What you have to do - Copy out the entries that follow. Leave none out.

Given records -
%%
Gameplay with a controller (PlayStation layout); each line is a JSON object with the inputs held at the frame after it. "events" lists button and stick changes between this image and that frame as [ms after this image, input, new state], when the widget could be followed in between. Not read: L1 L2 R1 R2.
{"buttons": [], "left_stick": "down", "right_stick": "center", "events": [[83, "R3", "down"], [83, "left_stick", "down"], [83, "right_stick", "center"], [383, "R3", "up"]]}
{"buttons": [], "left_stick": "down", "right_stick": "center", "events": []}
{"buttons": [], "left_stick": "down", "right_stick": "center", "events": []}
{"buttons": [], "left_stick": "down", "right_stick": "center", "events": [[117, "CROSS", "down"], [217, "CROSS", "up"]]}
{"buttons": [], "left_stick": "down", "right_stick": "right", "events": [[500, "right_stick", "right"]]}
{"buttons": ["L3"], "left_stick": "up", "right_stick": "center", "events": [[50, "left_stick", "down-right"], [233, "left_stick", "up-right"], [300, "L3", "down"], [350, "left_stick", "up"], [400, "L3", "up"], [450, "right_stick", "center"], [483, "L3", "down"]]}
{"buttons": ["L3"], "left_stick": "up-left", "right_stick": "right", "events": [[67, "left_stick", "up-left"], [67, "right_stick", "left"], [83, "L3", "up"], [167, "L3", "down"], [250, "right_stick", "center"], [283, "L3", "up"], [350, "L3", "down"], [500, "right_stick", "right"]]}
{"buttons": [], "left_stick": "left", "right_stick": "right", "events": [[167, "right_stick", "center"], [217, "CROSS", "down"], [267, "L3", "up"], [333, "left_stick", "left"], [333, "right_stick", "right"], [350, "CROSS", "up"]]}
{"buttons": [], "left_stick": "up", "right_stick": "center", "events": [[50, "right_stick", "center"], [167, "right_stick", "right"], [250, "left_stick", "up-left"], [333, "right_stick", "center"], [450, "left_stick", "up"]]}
%%
Answer for the task -
Gameplay with a controller (PlayStation layout); each line is a JSON object with the inputs held at the frame after it. "events" lists button and stick changes between this image and that frame as [ms after this image, input, new state], when the widget could be followed in between. Not read: L1 L2 R1 R2.
{"buttons": [], "left_stick": "down", "right_stick": "center", "events": [[83, "R3", "down"], [83, "left_stick", "down"], [83, "right_stick", "center"], [383, "R3", "up"]]}
{"buttons": [], "left_stick": "down", "right_stick": "center", "events": []}
{"buttons": [], "left_stick": "down", "right_stick": "center", "events": []}
{"buttons": [], "left_stick": "down", "right_stick": "center", "events": [[117, "CROSS", "down"], [217, "CROSS", "up"]]}
{"buttons": [], "left_stick": "down", "right_stick": "right", "events": [[500, "right_stick", "right"]]}
{"buttons": ["L3"], "left_stick": "up", "right_stick": "center", "events": [[50, "left_stick", "down-right"], [233, "left_stick", "up-right"], [300, "L3", "down"], [350, "left_stick", "up"], [400, "L3", "up"], [450, "right_stick", "center"], [483, "L3", "down"]]}
{"buttons": ["L3"], "left_stick": "up-left", "right_stick": "right", "events": [[67, "left_stick", "up-left"], [67, "right_stick", "left"], [83, "L3", "up"], [167, "L3", "down"], [250, "right_stick", "center"], [283, "L3", "up"], [350, "L3", "down"], [500, "right_stick", "right"]]}
{"buttons": [], "left_stick": "left", "right_stick": "right", "events": [[167, "right_stick", "center"], [217, "CROSS", "down"], [267, "L3", "up"], [333, "left_stick", "left"], [333, "right_stick", "right"], [350, "CROSS", "up"]]}
{"buttons": [], "left_stick": "up", "right_stick": "center", "events": [[50, "right_stick", "center"], [167, "right_stick", "right"], [250, "left_stick", "up-left"], [333, "right_stick", "center"], [450, "left_stick", "up"]]}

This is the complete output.